- _Try it_: Please copy every record below exactly and leave out the pictures.

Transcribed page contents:
"""

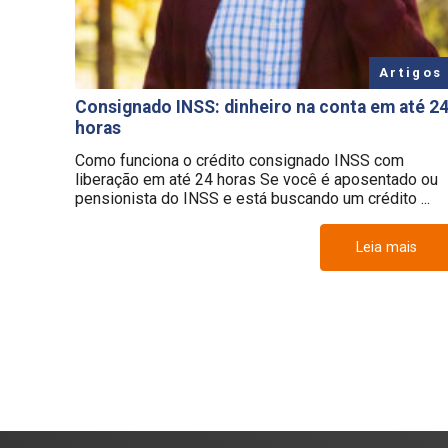
Artigos
Consignado INSS: dinheiro na conta em até 2
horas
Como funciona o crédito consignado INSS com
liberação em até 24 horas Se você é aposentado ou
pensionista do INSS e está buscando um crédito ...
Leia mais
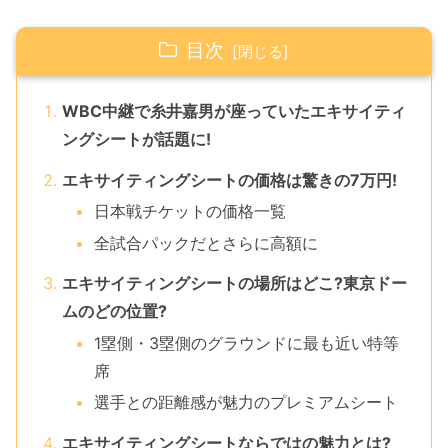
目次
WBC中継で糸井嘉男が座っていたエキサイティ
ングシートが話題に!
エキサイティングシートの価格は驚きの7万円!
日本戦チケットの価格一覧
全試合パックだとさらに高額に
エキサイティングシートの場所はどこ?東京ドー
ムのどの位置?
1塁側・3塁側のグラウンドに最も近い特等
席
選手との距離感が魅力のプレミアムシート
エキサイティングシートならではの魅力とは?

"""

- _Solution to this exercise_:
Artigos
Consignado INSS: dinheiro na conta em até 2
horas
Como funciona o crédito consignado INSS com
liberação em até 24 horas Se você é aposentado ou
pensionista do INSS e está buscando um crédito ...
Leia mais
目次
WBC中継で糸井嘉男が座っていたエキサイティ
ングシートが話題に!
エキサイティングシートの価格は驚きの7万円!
日本戦チケットの価格一覧
全試合パックだとさらに高額に
エキサイティングシートの場所はどこ?東京ドー
ムのどの位置?
1塁側・3塁側のグラウンドに最も近い特等
席
選手との距離感が魅力のプレミアムシート
エキサイティングシートならではの魅力とは?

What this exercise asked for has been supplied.